Just as any two coinciding activities can be turned into a competition—e.g., penny pitching, centipede racing—almost any fixed text can serve as the basis for synchronized consumption of intoxicating beverages. In 2006, Byron Hatfield's comedy troupe, finding their late-nite audiences at Gorilla Tango to be dominated by Bucktown hipsters coming off pub crawls, began incorporating drinking rituals into their sketches. Eight years and three locations later, the interactive revue dubbed Bye, Bye, Liver continues to draw crowds of thirsty pilgrims. Its present home at Lakeview's Public House (formerly known as Live Bait and Teatro Luna) boasts an in-house bar stocked with an array of firewaters, as well as non-alcoholic libations.
Given the potential for pandemonium engendered by the intimate mainstage quarters, the evening's festivities commence after a suitably smarmy emcee reconnoiters the outposts of birthday, bachelorette and office parties, followed by a brief orientation to the difference between the show on the stage and that transpiring at the tables.
It should come as no surprise that most of the scripted material addresses the theme of dating in bars; one episode replays a couple's anniversary tryst under the influence of various tipples. (Nota Bene: Beware of renewing your pledge with Jose Cuervo.) Another proposes a doorman who trains a naive nebbish in the fine points of clubworthy cool so that soon his pupil is jumping velvet ropes with the panache of a seasoned slickster.
The night's agenda also repeats some favorite sketches from the original revue, though anybody hoping for a glimpse of the legendary "Edward Forty-Hands" will be disappointed.
The games likewise remain within the capabilities of the players: A musical quiz, with categories listed under appropriately provocative labels, challenges the contestant to guess the title of a song after hearing only a few notes supplied by the stageside piano man (Tilliski Ramey on the night I attended), victory or loss determining whether the spectators join the winner in a bottoms-up before everyone sings the fatal chorus. Later tests of acuity-under-inebriation wisely demand less factual recall.

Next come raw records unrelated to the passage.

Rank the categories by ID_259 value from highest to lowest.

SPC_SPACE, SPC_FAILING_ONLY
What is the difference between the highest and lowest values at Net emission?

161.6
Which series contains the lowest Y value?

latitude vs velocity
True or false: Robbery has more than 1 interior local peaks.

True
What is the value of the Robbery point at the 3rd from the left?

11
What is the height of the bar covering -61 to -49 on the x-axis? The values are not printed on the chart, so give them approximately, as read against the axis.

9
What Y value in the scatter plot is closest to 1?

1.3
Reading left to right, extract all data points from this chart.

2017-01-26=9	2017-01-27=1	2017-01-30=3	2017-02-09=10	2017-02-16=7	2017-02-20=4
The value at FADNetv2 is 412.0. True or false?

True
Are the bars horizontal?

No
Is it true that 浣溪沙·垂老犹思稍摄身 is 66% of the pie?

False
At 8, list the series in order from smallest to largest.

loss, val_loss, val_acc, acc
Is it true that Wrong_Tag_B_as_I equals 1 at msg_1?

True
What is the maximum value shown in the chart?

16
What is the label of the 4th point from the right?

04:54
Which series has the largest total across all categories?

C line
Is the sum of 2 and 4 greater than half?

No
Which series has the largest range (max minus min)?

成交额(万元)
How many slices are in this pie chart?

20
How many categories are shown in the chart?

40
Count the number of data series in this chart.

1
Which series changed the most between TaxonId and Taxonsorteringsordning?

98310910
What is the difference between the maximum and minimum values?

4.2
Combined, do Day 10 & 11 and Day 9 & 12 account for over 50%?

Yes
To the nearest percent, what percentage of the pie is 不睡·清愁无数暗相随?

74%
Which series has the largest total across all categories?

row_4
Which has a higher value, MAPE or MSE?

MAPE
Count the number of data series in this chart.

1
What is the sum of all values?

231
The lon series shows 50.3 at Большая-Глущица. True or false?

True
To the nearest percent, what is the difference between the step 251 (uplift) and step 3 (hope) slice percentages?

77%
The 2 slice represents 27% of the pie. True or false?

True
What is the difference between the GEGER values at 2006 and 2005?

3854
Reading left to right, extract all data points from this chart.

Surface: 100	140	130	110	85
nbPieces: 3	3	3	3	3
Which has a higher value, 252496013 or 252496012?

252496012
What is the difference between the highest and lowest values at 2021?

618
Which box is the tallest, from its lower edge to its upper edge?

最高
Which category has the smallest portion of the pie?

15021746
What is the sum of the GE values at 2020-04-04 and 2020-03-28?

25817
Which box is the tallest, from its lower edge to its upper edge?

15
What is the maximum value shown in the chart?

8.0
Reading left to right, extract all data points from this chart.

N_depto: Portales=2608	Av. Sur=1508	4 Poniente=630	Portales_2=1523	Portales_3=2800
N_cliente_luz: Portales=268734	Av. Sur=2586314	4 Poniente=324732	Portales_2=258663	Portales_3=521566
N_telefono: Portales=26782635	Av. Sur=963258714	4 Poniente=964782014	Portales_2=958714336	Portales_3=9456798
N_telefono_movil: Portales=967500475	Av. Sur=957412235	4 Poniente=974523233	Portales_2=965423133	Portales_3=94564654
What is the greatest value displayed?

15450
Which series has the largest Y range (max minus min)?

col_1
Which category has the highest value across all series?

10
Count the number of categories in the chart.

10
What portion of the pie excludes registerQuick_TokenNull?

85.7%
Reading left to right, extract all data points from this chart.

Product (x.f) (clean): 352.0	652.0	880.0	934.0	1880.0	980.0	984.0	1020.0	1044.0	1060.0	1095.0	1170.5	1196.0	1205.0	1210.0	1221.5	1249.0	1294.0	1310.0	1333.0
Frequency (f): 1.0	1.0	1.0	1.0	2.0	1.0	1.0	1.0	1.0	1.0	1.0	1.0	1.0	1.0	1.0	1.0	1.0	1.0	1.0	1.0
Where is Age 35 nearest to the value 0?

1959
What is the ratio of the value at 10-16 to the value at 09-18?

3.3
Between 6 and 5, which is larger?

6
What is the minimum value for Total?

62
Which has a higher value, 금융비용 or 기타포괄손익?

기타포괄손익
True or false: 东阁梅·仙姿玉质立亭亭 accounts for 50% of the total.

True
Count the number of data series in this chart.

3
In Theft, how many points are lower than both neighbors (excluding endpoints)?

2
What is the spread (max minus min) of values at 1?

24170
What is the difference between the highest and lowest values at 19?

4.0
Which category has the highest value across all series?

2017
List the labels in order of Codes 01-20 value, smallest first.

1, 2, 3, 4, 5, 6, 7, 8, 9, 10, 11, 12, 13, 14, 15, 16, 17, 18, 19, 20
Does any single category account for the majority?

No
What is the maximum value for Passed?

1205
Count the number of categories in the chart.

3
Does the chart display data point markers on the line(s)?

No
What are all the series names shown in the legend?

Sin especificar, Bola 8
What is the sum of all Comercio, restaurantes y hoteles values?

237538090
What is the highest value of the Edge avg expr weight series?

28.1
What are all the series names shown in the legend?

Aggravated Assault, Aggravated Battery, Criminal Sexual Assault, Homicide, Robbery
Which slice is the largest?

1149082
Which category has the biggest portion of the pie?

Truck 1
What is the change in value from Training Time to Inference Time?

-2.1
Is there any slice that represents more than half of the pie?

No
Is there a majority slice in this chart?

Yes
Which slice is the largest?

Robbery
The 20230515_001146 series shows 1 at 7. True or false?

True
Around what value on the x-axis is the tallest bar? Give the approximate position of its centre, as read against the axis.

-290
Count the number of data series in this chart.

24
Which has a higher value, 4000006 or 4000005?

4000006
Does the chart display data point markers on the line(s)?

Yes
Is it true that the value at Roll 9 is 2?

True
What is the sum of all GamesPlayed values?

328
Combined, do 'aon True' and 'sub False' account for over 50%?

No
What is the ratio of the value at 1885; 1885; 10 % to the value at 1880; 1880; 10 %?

Even when the action spills into the room's farthest corners, the performers exercise impeccable control of their environment, so that the raucous revelry never descends into chaos. Running just a little over an hour, this brand of humor initially may seem geared exclusively to youngsters in the first blush of romance, but the inclusion of a Neil Diamond classic among the name-that-tune selections offers assurance that oldsters ready for some fun are welcome, too.